Directions
Copy out all of the data below line for line, without changing anything. Leave out the pictures.

[Records from a collection]
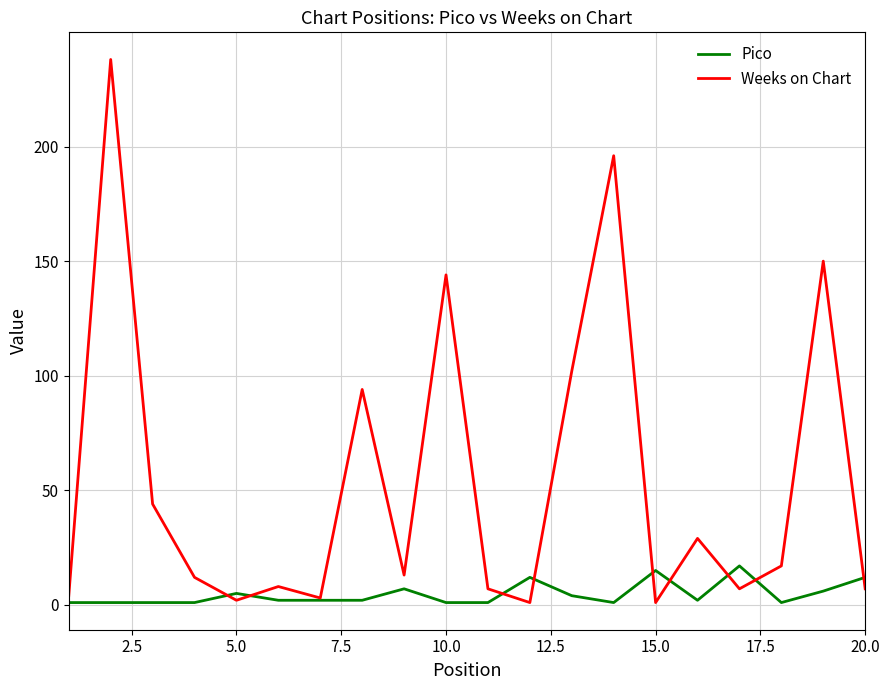

Which series has the largest total across all categories?

Weeks on Chart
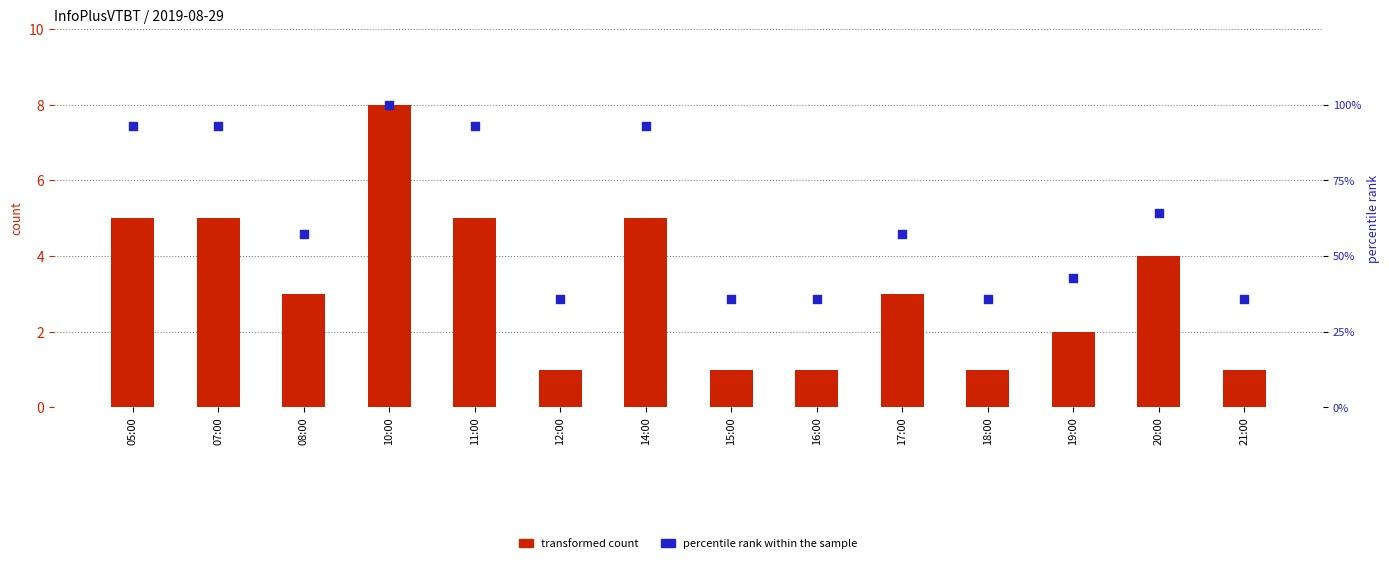

At how many categories does at least one series exceed 36?

9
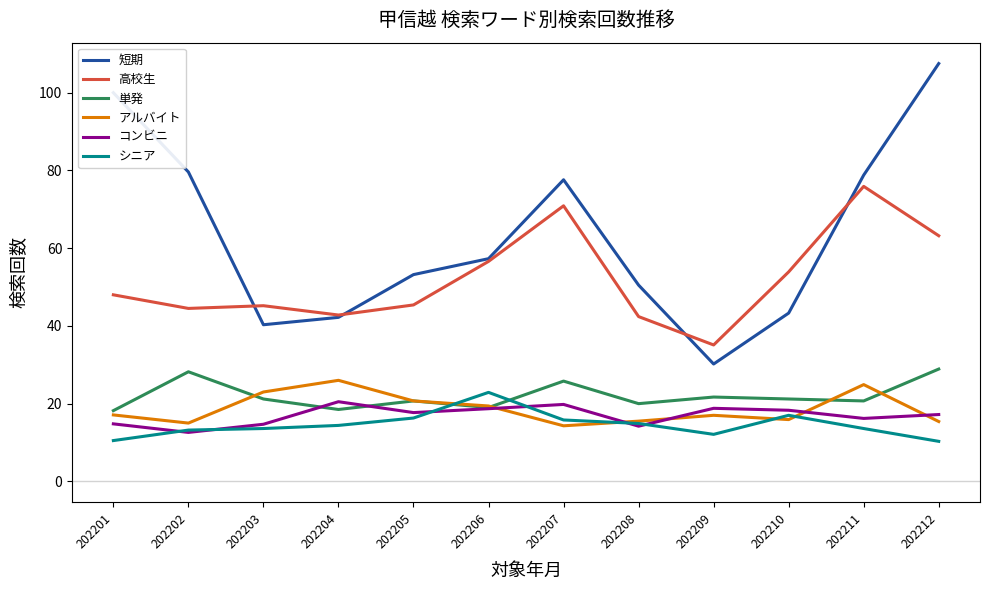

True or false: シニア and 単発 cross at least once.

True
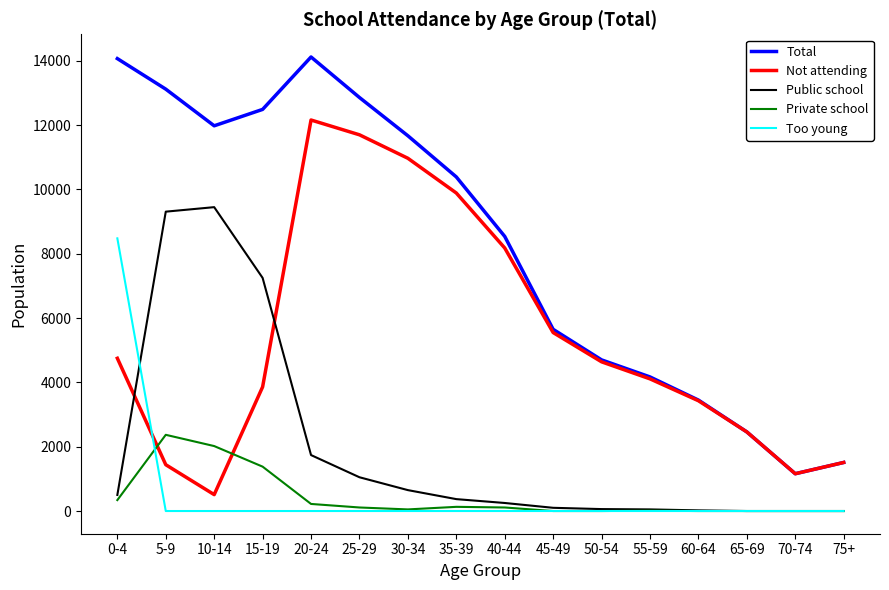

What is the difference between the maximum and minimum values in the Public school series?

9450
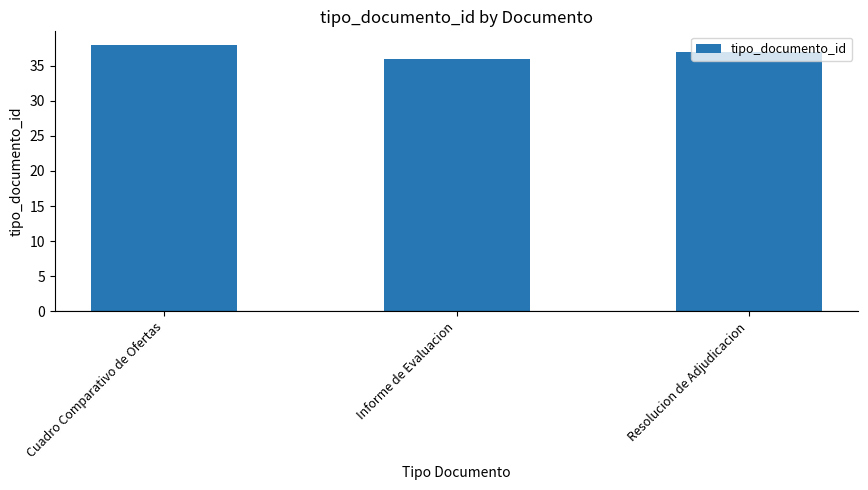

What is the value of the 2nd bar from the left?

36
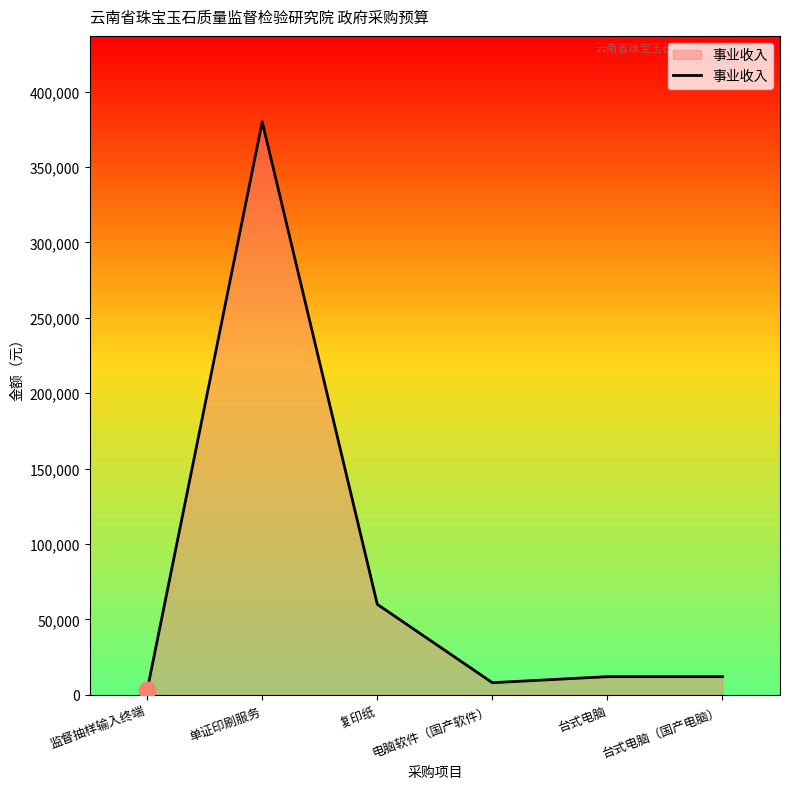

At which category does the chart reach its peak across all series?

单证印刷服务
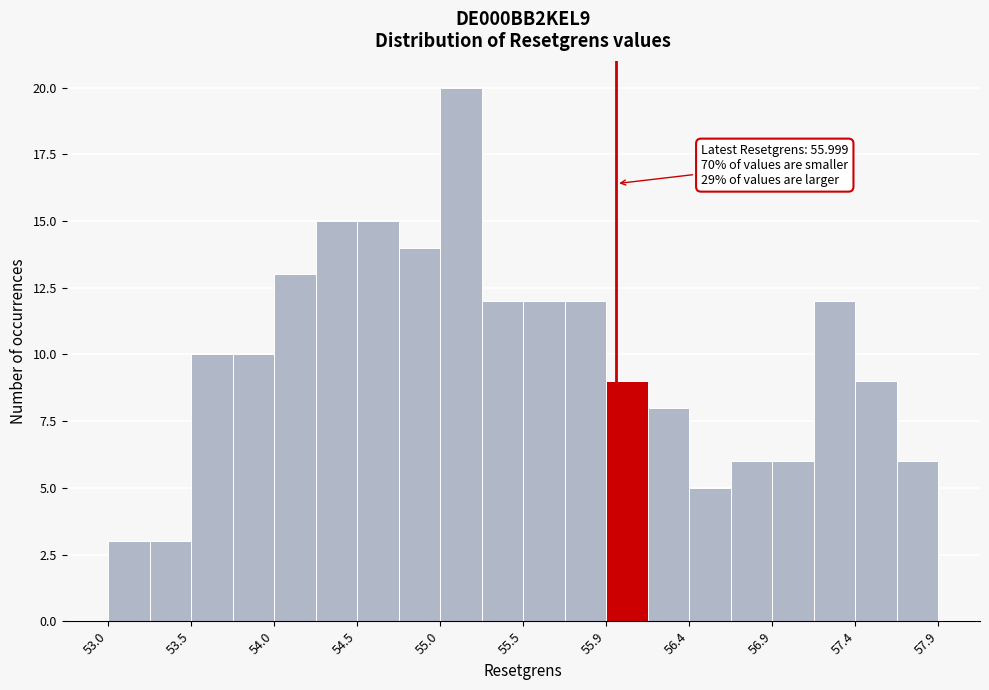

Over which range of the x-axis is the bar tallest?

54.960 to 55.205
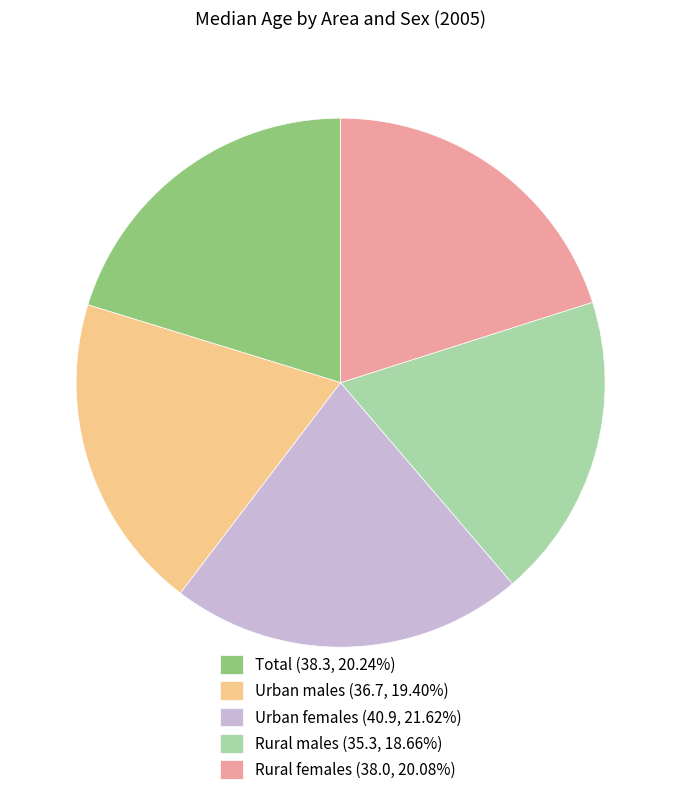

Does Urban males (36.7, 19.40%) represent more than half of the total?

No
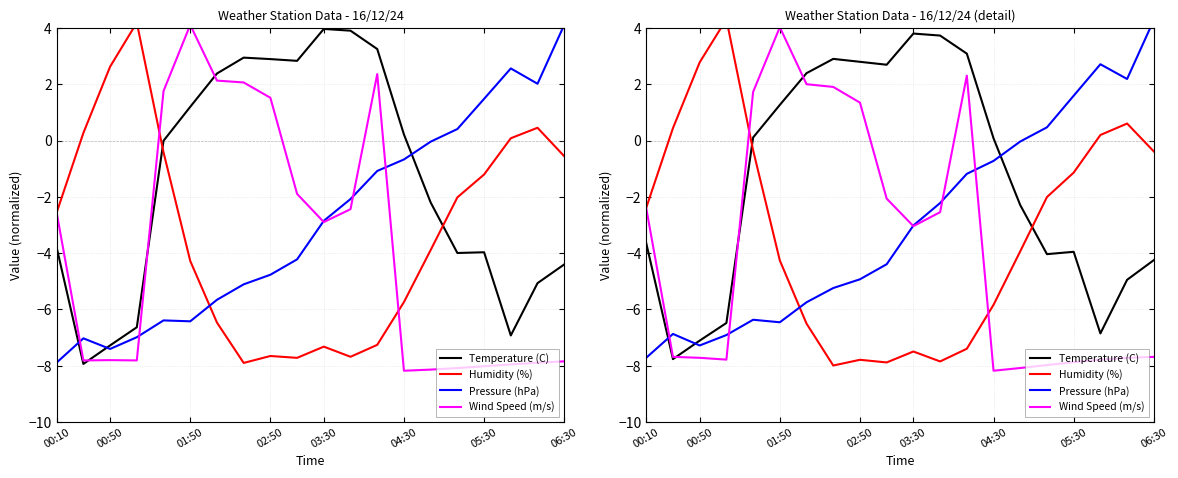

What is the approximate value of Wind Speed (m/s) at 05:30?

-7.9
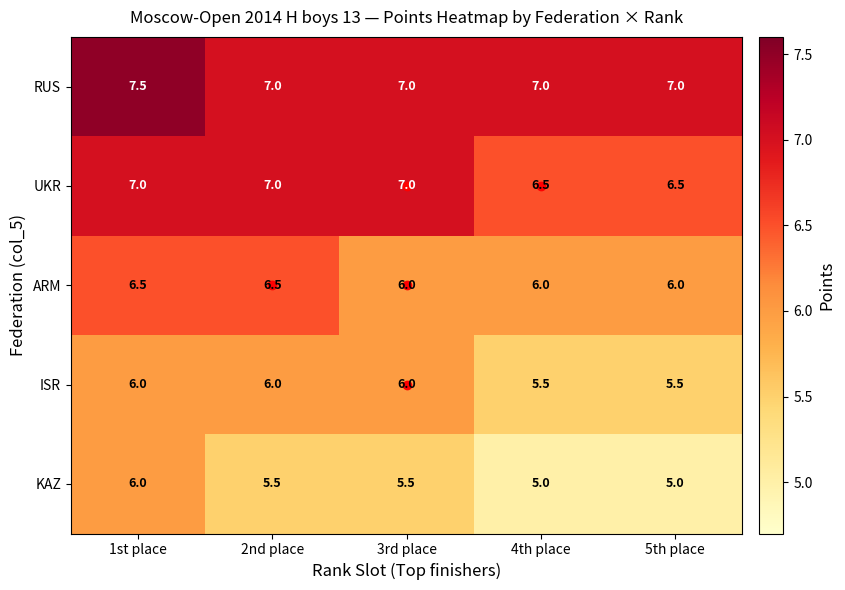

What is the sum of the ISR values at 4th place and 2nd place?

11.5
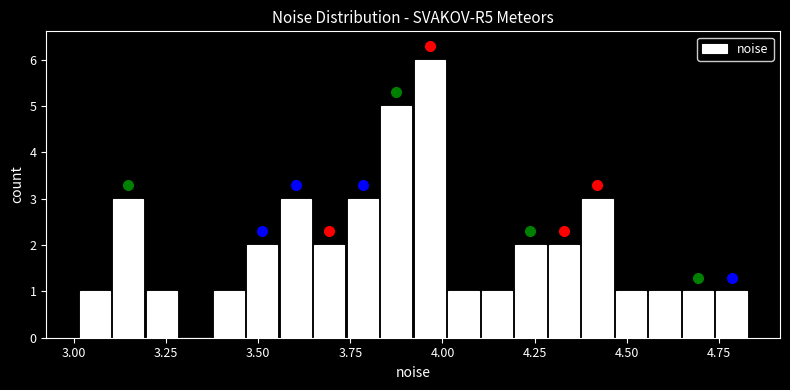

Around what value on the x-axis is the tallest bar? Give the approximate position of its centre, as read against the axis.

3.95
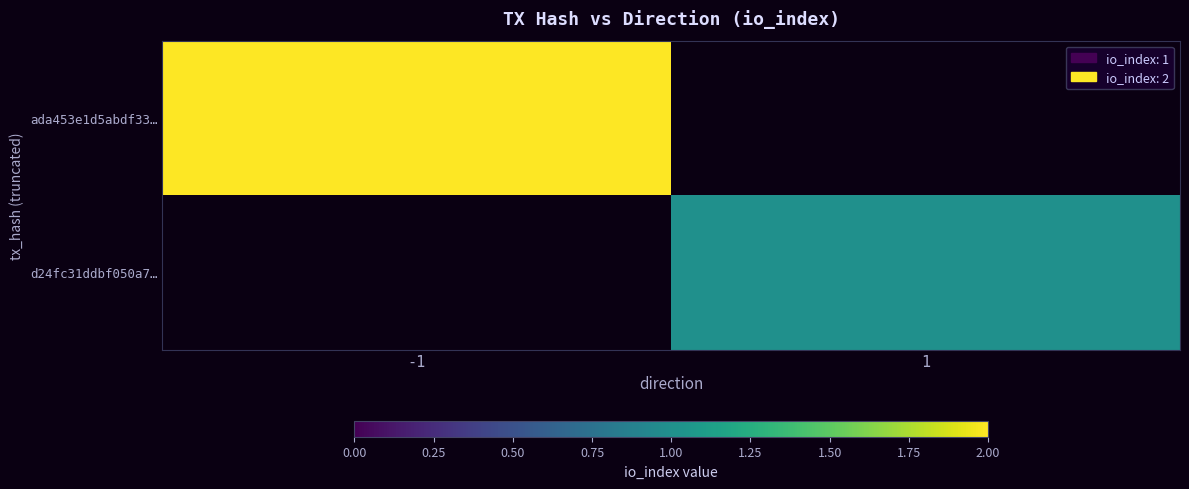

Which series has the largest range (max minus min)?

ada453e1d5abdf33…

Solution
Which series has the largest total across all categories?

Weeks on Chart

At how many categories does at least one series exceed 36?

9

True or false: シニア and 単発 cross at least once.

True

What is the difference between the maximum and minimum values in the Public school series?

9450

What is the value of the 2nd bar from the left?

36

At which category does the chart reach its peak across all series?

单证印刷服务

Over which range of the x-axis is the bar tallest?

54.960 to 55.205

Does Urban males (36.7, 19.40%) represent more than half of the total?

No

What is the approximate value of Wind Speed (m/s) at 05:30?

-7.9

What is the sum of the ISR values at 4th place and 2nd place?

11.5

Around what value on the x-axis is the tallest bar? Give the approximate position of its centre, as read against the axis.

3.95

Which series has the largest range (max minus min)?

ada453e1d5abdf33…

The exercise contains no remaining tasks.